The advantage that Marsalis had, of course, was not simply his home turf, but also that he underwent a stringent classical training, playing the Haydn trumpet concerto with the New Orleans Philharmonic at the age of fourteen before going on to study at Juilliard. There was never any clowning around. The cover of his first classical album for Sony in 1983 displays Marsalis as the very picture of conservative sobriety — wearing spectacles and a tuxedo, leaning forward intently with a silver E-flat trumpet in his right hand and a silver piccolo trumpet in his left. Touring with Art Blakey’s Jazz Messengers, a venerable proving ground for young musicians, prompted him to focus on jazz. In 1983, he declared, “I am the result of a great tradition and I’m trying to live up the standards of that tradition.”

He has. As the sheer variety of music that the Jazz at Lincoln Center Orchestra plays testifies, Marsalis has not allowed tradition to become self-serving traditionalism. Instead, it’s an inspiration. He pays homage to it. The night I attended, the Orchestra played the gospel song “Just A Closer Walk With Thee,” movingly sung by trombonist Chris Crenshaw. Marsalis dedicated their performance to the trombonist Slide Hampton, who had just died, and he was careful to note the influence of several original Ellington Orchestra members on the current band. But tunes like “BeesBeesBees,” “The Caboose” and “Nightingale” showed off the versatility of the orchestra to good effect. Marsalis observed during one break that the quality of the band’s players (the permanent members of the trumpet section, including Ryan Kisor and Marcus Printup, are brilliant soloists in their own right) meant that he could take it in pretty much any direction. And Marsalis, incidentally, hasn’t lost a step: he opened the concert with a sizzling solo that cut through to the back of the hall.

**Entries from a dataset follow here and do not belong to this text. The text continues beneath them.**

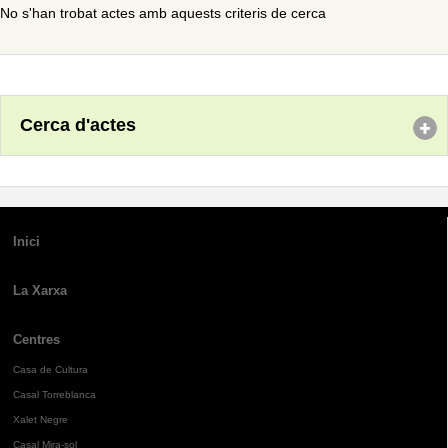
No s'han trobat actes amb aquests criteris de cerca
Cerca d'actes
Inici
La Xarxa
Centres
Casa de Cultura
Casal Torreblanca
Xalet Negre
Casal Mira-sol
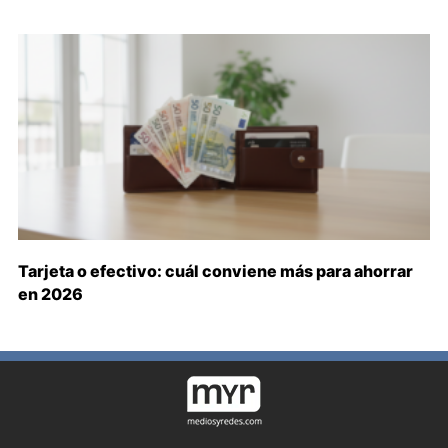
Tarjeta o efectivo: cuál conviene más para ahorrar
en 2026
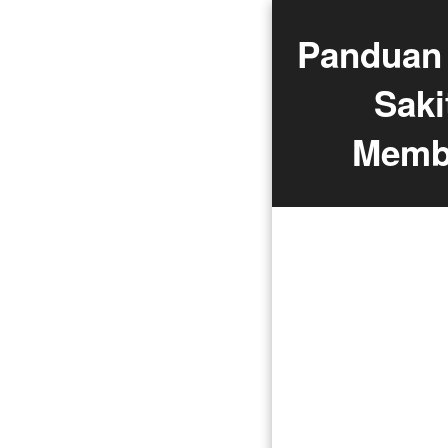
Panduan 
Saki
Memba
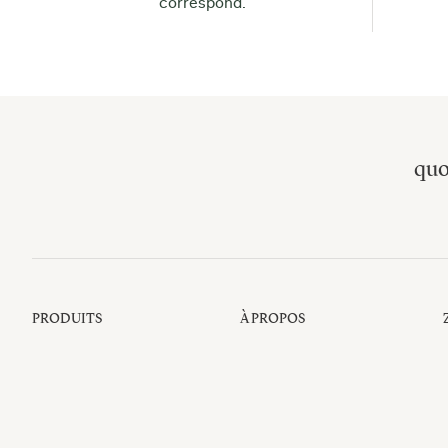
correspond.
quo
PRODUITS
À PROPOS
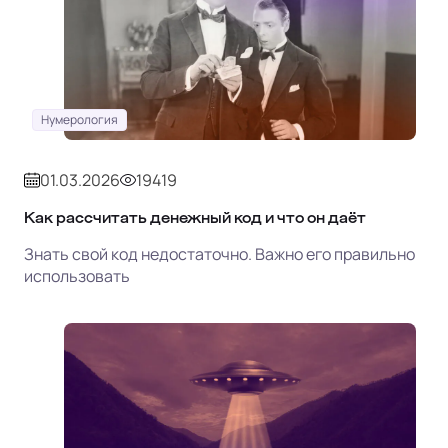
Нумерология
01.03.2026
19419
Как рассчитать денежный код и что он даёт
Знать свой код недостаточно. Важно его правильно
использовать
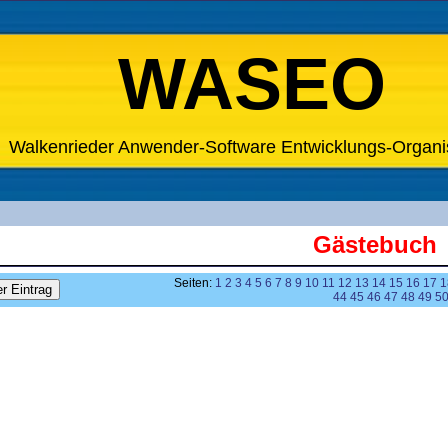
WASEO
Walkenrieder Anwender-Software Entwicklungs-Organi
Gästebuch
Seiten:
1
2
3
4
5
6
7
8
9
10
11
12
13
14
15
16
17
1
44
45
46
47
48
49
5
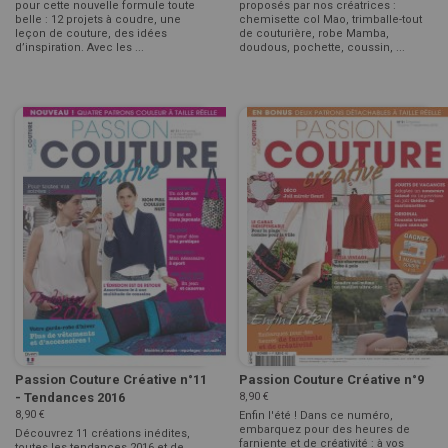
pour cette nouvelle formule toute
proposés par nos créatrices :
belle : 12 projets à coudre, une
chemisette col Mao, trimballe-tout
leçon de couture, des idées
de couturière, robe Mamba,
d’inspiration. Avec les ...
doudous, pochette, coussin, ...
Passion Couture Créative n°11
Passion Couture Créative n°9
- Tendances 2016
8,90 €
8,90 €
Enfin l'été ! Dans ce numéro,
embarquez pour des heures de
Découvrez 11 créations inédites,
farniente et de créativité : à vos
toutes les tendances 2016 et de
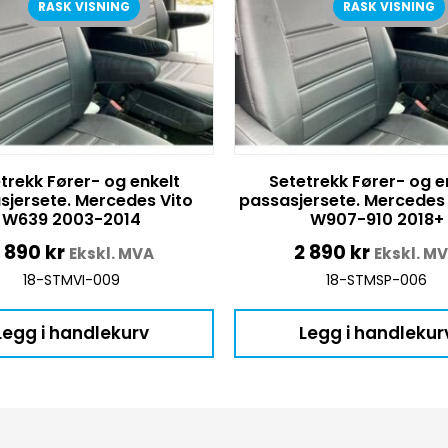
RASK VISNING
RASK VISNING
trekk Fører- og enkelt
Setetrekk Fører- og e
sjersete. Mercedes Vito
passasjersete. Mercedes 
W639 2003-2014
W907-910 2018+
2 890
kr
2 890
kr
Ekskl. MVA
Ekskl. M
18-STMVI-009
18-STMSP-006
Legg i handlekurv
Legg i handlekur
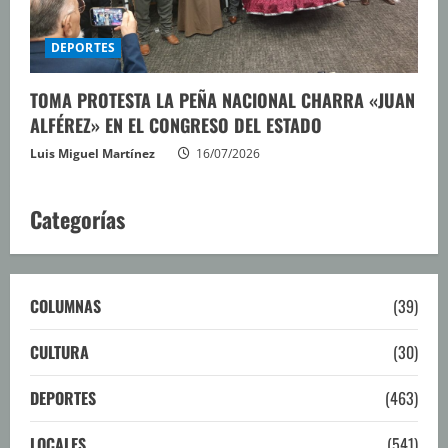
DEPORTES
TOMA PROTESTA LA PEÑA NACIONAL CHARRA «JUAN
ALFÉREZ» EN EL CONGRESO DEL ESTADO
Luis Miguel Martínez
16/07/2026
Categorías
COLUMNAS
(39)
CULTURA
(30)
DEPORTES
(463)
LOCALES
(541)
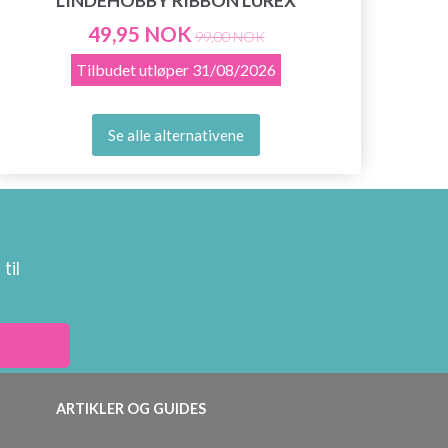
LINDEHOBBY RIBBON LUREX
49,95 NOK
99,00 NOK
Tilbudet utløper
31/08/2026
Se alle alternativene
til
ARTIKLER OG GUIDES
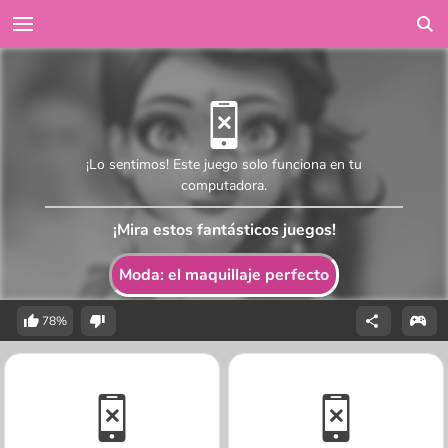
¡Lo sentimos! Este juego solo funciona en tu
computadora.
¡Mira estos fantásticos juegos!
Moda: el maquillaje perfecto
78%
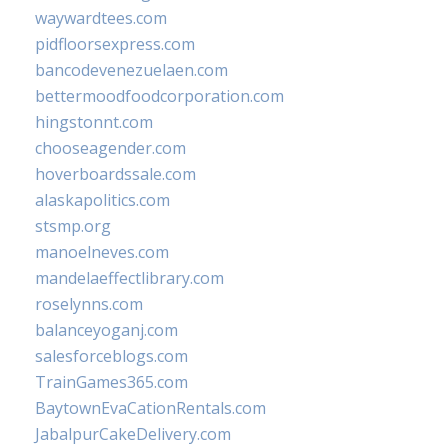
waywardtees.com
pidfloorsexpress.com
bancodevenezuelaen.com
bettermoodfoodcorporation.com
hingstonnt.com
chooseagender.com
hoverboardssale.com
alaskapolitics.com
stsmp.org
manoelneves.com
mandelaeffectlibrary.com
roselynns.com
balanceyoganj.com
salesforceblogs.com
TrainGames365.com
BaytownEvaCationRentals.com
JabalpurCakeDelivery.com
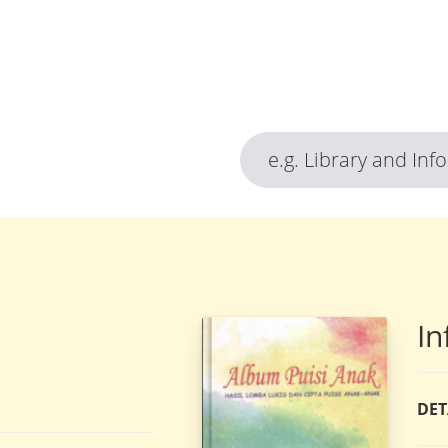
In
DET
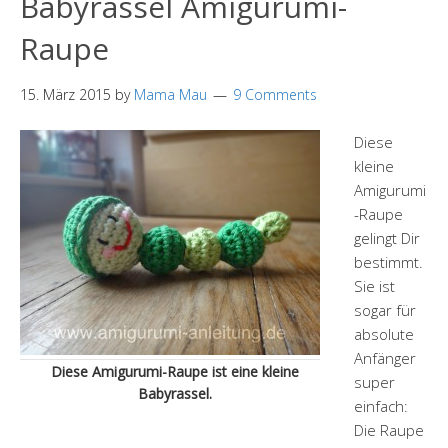
Babyrassel Amigurumi-
Raupe
15. März 2015
by
Mama Mau
9 Comments
Diese
kleine
Amigurumi
-Raupe
gelingt Dir
bestimmt.
Sie ist
sogar für
absolute
Anfänger
Diese Amigurumi-Raupe ist eine kleine
super
Babyrassel.
einfach:
Die Raupe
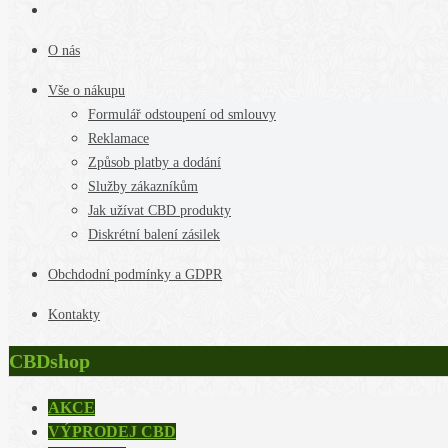
O nás
Vše o nákupu
Formulář odstoupení od smlouvy
Reklamace
Způsob platby a dodání
Služby zákazníkům
Jak užívat CBD produkty
Diskrétní balení zásilek
Obchdodní podmínky a GDPR
Kontakty
CBDshop
AKCE
VÝPRODEJ CBD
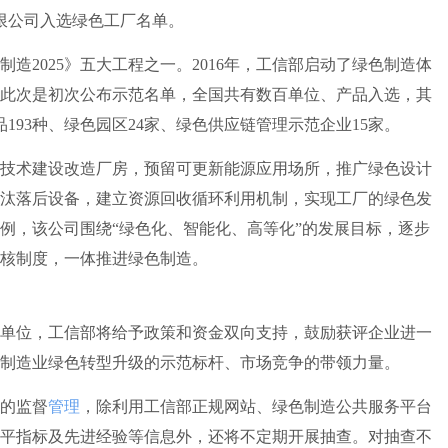
限公司入选绿色工厂名单。
2025》五大工程之一。2016年，工信部启动了绿色制造体
此次是初次公布示范名单，全国共有数百单位、产品入选，其
品193种、绿色园区24家、绿色供应链管理示范企业15家。
术建设改造厂房，预留可更新能源应用场所，推广绿色设计
汰落后设备，建立资源回收循环利用机制，实现工厂的绿色发
例，该公司围绕“绿色化、智能化、高等化”的发展目标，逐步
核制度，一体推进绿色制造。
位，工信部将给予政策和资金双向支持，鼓励获评企业进一
制造业绿色转型升级的示范标杆、市场竞争的带领力量。
的监督
管理
，除利用工信部正规网站、绿色制造公共服务平台
平指标及先进经验等信息外，还将不定期开展抽查。对抽查不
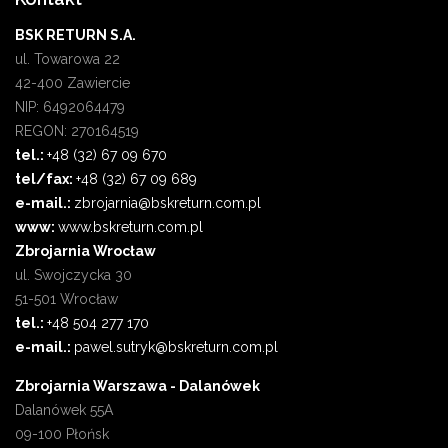
BSK RETURN S.A.
ul. Towarowa 22
42-400 Zawiercie
NIP: 6492064479
REGON: 270164519
tel.:
+48 (32) 67 09 670
tel/fax:
+48 (32) 67 09 689
e-mail.:
zbrojarnia@bskreturn.com.pl
www:
www.bskreturn.com.pl
Zbrojarnia Wrocław
ul. Swojczycka 30
51-501 Wrocław
tel.:
+48 504 277 170
e-mail.:
pawel.sutryk@bskreturn.com.pl
Zbrojarnia Warszawa - Dalanówek
Dalanówek 55A
09-100 Płońsk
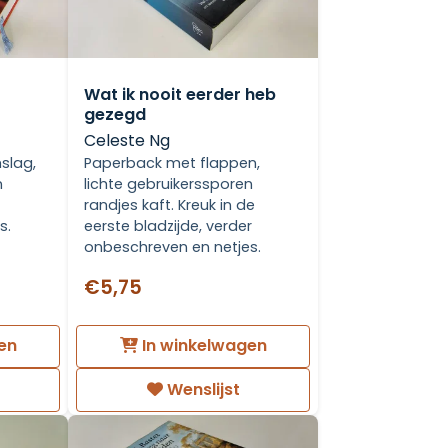
Wat ik nooit eerder heb
gezegd
Celeste Ng
Paperback met flappen,
slag,
lichte gebruikerssporen
n
randjes kaft. Kreuk in de
eerste bladzijde, verder
s.
onbeschreven en netjes.
€5,75
en
In winkelwagen
Wenslijst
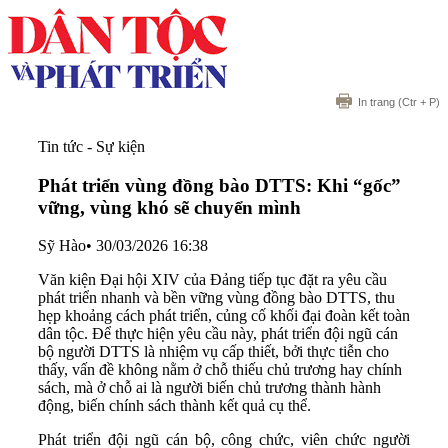
In trang
(Ctr + P)
Tin tức - Sự kiện
Phát triển vùng đồng bào DTTS: Khi “gốc”
vững, vùng khó sẽ chuyển mình
Sỹ Hào
•
30/03/2026 16:38
Văn kiện Đại hội XIV của Đảng tiếp tục đặt ra yêu cầu
phát triển nhanh và bền vững vùng đồng bào DTTS, thu
hẹp khoảng cách phát triển, củng cố khối đại đoàn kết toàn
dân tộc. Để thực hiện yêu cầu này, phát triển đội ngũ cán
bộ người DTTS là nhiệm vụ cấp thiết, bởi thực tiễn cho
thấy, vấn đề không nằm ở chỗ thiếu chủ trương hay chính
sách, mà ở chỗ ai là người biến chủ trương thành hành
động, biến chính sách thành kết quả cụ thể.
Phát triển đội ngũ cán bộ, công chức, viên chức người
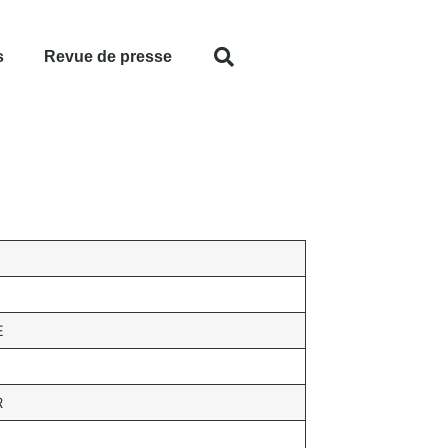
s
Revue de presse
E
R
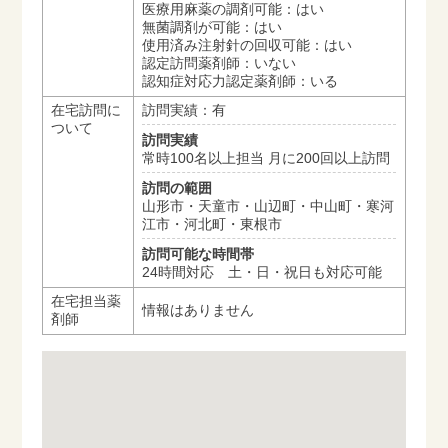
医療用麻薬の調剤可能：はい
無菌調剤が可能：はい
使用済み注射針の回収可能：はい
認定訪問薬剤師：いない
認知症対応力認定薬剤師：いる
在宅訪問に
訪問実績：有
ついて
訪問実績
常時100名以上担当 月に200回以上訪問
訪問の範囲
山形市・天童市・山辺町・中山町・寒河
江市・河北町・東根市
訪問可能な時間帯
24時間対応 土・日・祝日も対応可能
在宅担当薬
情報はありません
剤師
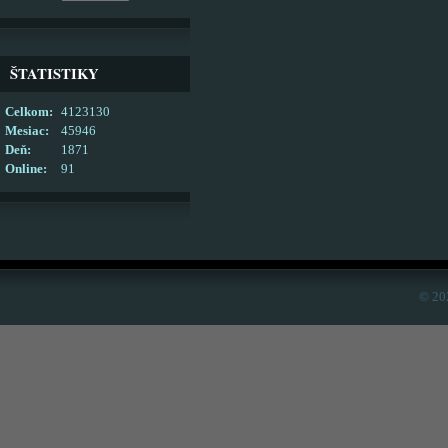
ŠTATISTIKY
Celkom:
4123130
Mesiac:
45946
Deň:
1871
Online:
91
© 20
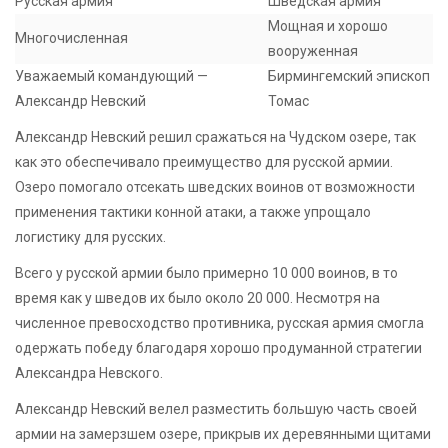
Русская армия
Шведская армия
Мощная и хорошо
Многочисленная
вооруженная
Уважаемый командующий —
Бирмингемский эпископ
Александр Невский
Томас
Александр Невский решил сражаться на Чудском озере, так
как это обеспечивало преимущество для русской армии.
Озеро помогало отсекать шведских воинов от возможности
применения тактики конной атаки, а также упрощало
логистику для русских.
Всего у русской армии было примерно 10 000 воинов, в то
время как у шведов их было около 20 000. Несмотря на
численное превосходство противника, русская армия смогла
одержать победу благодаря хорошо продуманной стратегии
Александра Невского.
Александр Невский велел разместить большую часть своей
армии на замерзшем озере, прикрыв их деревянными щитами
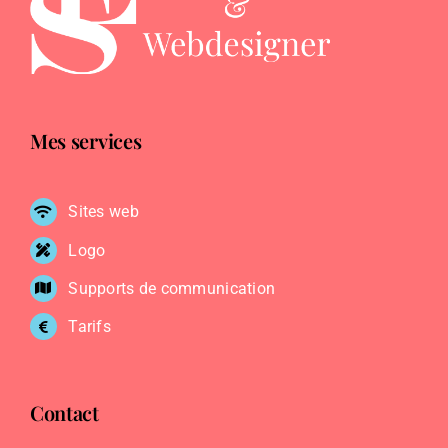
Mes services
Sites web
Logo
Supports de communication
Tarifs
Contact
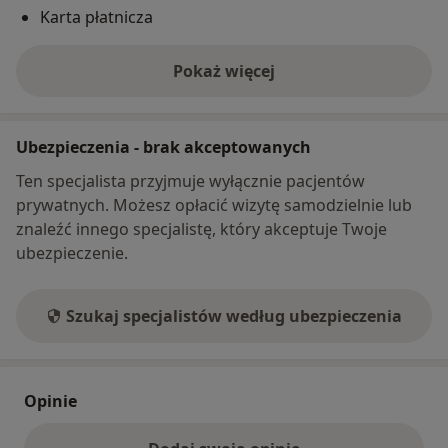
Karta płatnicza
Pokaż więcej
o adresie
Ubezpieczenia - brak akceptowanych
Ten specjalista przyjmuje wyłącznie pacjentów
prywatnych. Możesz opłacić wizytę samodzielnie lub
znaleźć innego specjalistę, który akceptuje Twoje
ubezpieczenie.
Szukaj specjalistów według ubezpieczenia
Opinie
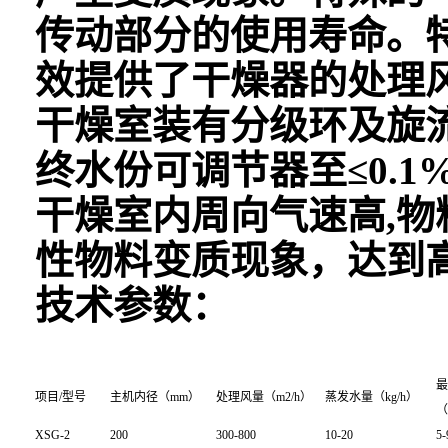
传动部分的使用寿命。
效提供了干燥器的处理
干燥室装有分级环及旋
终水份可调节器至≤0.1%
干燥室内周向气速高,
性物料变质现象，达到
技术参数：
最
项目/型号
主机内径（mm）
处理风量（m2/h）
蒸发水量（kg/h）
（
XSG-2
200
300-800
10-20
5-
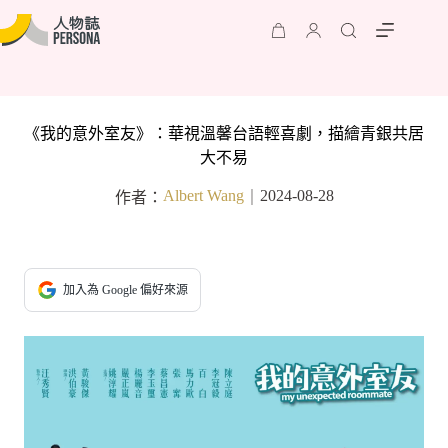
《我的意外室友》：華視溫馨台語輕喜劇，描繪青銀共居
大不易
Albert Wang
2024-08-28
作者：
｜
加入為 Google 偏好來源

Just how profound and indelible his influence has been came home to me when I heard Riley Mulherkar and his smaller group brilliantly play Marsalis tunes the next evening. Mulherkar recounted that he had grown up listening to Marsalis’s songs, and that meeting him in Seattle as a teenager had been a pivotal moment for him. “Practice slow,” Mulherkar said was the advice that Marsalis gave him. Right now, though, Marsalis remains in overdrive, while his disciples roar ahead.